Every writer has to begin at the beginning.
I know this sounds like a cliche, but it’s not. Think about it. Every. Writer. Dickens, Tolkien, Charlotte Bronte, Stephen King, Nora Roberts – even Mr. Shakespeare himself. All of them were at one point unskilled, unknown, and unpublished. I’m willing to bet that at some point in their lives, each one of these well known authors felt like what they were writing was going nowhere.
Sometimes, the beginning feels like the void before creation, or the Big Bang, or however the universe came into being. The prospect of creating something in the middle of that vast emptiness is mind boggling. Add in the extra dimension of trying to publish whatever we manage to create and knowing we’ll need to fight to bring it to the attention of readers and it’s a wonder every single one of us isn’t rocking in a corner somewhere, clad in a straightjacket and gibbering at the moon.

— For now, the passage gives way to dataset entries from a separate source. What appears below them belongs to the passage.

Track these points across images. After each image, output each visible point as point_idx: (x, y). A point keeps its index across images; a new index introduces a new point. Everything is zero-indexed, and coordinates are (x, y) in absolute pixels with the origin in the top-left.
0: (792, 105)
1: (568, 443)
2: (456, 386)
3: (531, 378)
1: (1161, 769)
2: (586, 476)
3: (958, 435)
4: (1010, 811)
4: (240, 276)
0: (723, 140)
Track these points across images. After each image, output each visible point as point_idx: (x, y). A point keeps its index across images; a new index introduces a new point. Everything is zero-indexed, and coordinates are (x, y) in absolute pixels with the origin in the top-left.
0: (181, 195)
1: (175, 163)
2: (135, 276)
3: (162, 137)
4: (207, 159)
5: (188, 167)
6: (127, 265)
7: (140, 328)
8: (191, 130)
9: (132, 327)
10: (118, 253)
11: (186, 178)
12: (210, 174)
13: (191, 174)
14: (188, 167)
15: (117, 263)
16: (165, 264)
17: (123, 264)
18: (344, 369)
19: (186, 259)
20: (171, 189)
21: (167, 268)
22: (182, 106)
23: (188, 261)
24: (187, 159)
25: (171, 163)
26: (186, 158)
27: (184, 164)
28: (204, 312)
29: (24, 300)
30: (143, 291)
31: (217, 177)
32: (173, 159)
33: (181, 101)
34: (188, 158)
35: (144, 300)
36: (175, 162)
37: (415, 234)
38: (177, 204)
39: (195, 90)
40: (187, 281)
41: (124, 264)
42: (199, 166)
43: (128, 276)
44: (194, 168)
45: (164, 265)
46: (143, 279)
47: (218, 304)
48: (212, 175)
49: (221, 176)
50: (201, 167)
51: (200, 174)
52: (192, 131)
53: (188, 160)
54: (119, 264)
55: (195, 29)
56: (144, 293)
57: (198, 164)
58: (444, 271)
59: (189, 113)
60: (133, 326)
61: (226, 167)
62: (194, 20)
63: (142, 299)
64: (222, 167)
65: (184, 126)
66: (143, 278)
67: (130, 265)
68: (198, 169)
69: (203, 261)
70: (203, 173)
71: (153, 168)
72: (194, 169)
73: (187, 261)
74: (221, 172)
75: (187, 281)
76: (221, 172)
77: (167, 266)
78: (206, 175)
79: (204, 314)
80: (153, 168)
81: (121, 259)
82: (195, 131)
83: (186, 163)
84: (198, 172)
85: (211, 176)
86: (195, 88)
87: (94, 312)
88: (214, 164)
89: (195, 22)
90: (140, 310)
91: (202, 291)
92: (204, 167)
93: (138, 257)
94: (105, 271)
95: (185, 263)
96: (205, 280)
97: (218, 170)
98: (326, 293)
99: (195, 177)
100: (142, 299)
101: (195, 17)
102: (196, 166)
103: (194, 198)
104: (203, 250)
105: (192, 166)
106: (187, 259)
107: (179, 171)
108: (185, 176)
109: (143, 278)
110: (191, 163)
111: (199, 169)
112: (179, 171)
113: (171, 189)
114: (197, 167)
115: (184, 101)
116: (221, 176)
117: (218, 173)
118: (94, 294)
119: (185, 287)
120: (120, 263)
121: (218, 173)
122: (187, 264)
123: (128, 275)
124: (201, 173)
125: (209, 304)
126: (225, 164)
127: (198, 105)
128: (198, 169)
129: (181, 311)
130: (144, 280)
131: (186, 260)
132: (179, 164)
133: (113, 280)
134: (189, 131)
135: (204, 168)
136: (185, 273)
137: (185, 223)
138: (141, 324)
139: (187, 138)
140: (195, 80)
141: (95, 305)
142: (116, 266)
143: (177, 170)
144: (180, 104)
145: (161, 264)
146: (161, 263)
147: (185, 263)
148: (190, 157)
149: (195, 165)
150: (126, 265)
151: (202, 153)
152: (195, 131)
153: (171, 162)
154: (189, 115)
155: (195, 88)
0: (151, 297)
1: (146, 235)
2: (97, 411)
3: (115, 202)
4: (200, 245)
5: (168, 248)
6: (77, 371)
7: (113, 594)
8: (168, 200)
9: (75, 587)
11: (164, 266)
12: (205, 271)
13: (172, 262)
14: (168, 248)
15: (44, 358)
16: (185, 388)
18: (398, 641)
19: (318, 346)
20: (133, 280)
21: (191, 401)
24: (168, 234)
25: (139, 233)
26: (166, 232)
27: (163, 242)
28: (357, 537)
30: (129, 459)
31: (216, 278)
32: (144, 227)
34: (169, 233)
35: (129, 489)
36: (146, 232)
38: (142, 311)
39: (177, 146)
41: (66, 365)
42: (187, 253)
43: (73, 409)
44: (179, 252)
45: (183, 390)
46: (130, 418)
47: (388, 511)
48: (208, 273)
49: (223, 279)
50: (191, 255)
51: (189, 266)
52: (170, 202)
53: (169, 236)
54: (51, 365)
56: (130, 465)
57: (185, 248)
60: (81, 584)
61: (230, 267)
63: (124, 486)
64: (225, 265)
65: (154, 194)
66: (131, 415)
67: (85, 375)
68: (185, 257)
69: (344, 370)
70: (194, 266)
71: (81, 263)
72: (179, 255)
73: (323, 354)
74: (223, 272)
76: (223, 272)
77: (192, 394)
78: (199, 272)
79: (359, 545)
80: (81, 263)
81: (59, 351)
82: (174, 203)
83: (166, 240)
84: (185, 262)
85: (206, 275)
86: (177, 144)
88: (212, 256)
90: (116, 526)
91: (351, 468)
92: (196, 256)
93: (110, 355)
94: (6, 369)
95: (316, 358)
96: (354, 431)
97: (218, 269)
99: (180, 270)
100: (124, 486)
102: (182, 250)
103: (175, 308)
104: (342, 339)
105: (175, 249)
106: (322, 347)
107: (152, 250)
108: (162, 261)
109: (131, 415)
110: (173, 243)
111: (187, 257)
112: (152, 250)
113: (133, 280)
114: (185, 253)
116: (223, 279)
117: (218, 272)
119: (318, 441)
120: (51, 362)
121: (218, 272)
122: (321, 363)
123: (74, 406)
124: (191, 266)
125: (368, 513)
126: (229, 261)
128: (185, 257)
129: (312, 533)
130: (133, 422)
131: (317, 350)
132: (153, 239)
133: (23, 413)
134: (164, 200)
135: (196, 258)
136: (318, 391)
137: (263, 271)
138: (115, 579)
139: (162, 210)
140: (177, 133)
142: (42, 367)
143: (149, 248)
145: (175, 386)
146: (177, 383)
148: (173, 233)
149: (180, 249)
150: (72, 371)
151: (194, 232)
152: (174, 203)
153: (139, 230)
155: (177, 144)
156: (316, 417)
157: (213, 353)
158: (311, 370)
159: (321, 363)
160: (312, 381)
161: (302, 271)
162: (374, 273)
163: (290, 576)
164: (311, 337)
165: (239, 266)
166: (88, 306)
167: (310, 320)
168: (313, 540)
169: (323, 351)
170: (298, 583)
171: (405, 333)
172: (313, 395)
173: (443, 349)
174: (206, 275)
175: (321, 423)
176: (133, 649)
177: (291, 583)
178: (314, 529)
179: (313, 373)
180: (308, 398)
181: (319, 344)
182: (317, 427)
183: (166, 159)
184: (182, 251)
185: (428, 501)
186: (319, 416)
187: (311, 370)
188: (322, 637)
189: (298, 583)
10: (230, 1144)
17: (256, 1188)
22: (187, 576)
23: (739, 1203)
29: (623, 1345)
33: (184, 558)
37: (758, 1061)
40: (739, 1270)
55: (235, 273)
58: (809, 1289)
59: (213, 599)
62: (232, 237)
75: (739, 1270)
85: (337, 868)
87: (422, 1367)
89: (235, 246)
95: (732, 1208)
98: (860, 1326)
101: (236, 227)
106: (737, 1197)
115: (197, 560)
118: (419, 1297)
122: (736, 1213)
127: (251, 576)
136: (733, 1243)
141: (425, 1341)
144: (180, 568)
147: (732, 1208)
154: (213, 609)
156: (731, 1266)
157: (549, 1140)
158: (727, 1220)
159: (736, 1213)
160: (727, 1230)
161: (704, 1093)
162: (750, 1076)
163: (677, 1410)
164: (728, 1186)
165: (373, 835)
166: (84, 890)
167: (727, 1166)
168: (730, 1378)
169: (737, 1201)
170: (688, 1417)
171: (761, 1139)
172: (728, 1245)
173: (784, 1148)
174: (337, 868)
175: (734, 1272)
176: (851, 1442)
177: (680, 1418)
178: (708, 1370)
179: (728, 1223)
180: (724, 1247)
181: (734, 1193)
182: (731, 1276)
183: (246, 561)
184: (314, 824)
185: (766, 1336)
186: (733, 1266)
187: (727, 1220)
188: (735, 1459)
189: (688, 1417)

Somewhere along the line, every writer you’ve ever heard of caught a lucky break. But here’s the thing–in order to catch that lucky break, they had to be ready. Which means they wrote things without knowing whether those things would ever be read. They practiced. They persevered. In a sense, they made their own luck.
Perhaps you have heard of a little book called The Hitchhiker’s Guide to the Galaxy? The author, Douglas Adams, didn’t actually set out to write a book. He wrote a screen play. And this is what he had to say about the night it first aired:
“The first episode went out on BBC Radio 4 at 10:30 P.M. on Wednesday, March 8, 1978, in a huge blaze of no publicity at all. Bats heard it. The odd dog barked.
After a couple of weeks a letter or two trickled in.” ~Douglas Adams
Douglas freaking Adams, you guys. Words he wrote, characters he created, are now catch phrases that are part of casual conversation. There is even a Towel Day every year. And yet, he too experienced that terrible silence so many of us fear when we’re launching a book.
Stephen King threw Carrie into the trash can. His wife pulled it out and talked him into submitting it.
You get the picture. If you feel like you’re spinning your wheels with your writing and going nowhere, write anyway. If you’re in the desert of bleakness at the middle of a novel and have lost all hope of ever writing anything good, write anyway.
Writers are not good judges of their own work. You never know when your lucky break will come, or which book you’ve written might suddenly strike a chord with readers and take you to the top of a list.
Write even if none of these things happen, if you never catch a lucky break.
Write because you’re a writer, damn it, and that’s what you were put into this world to do.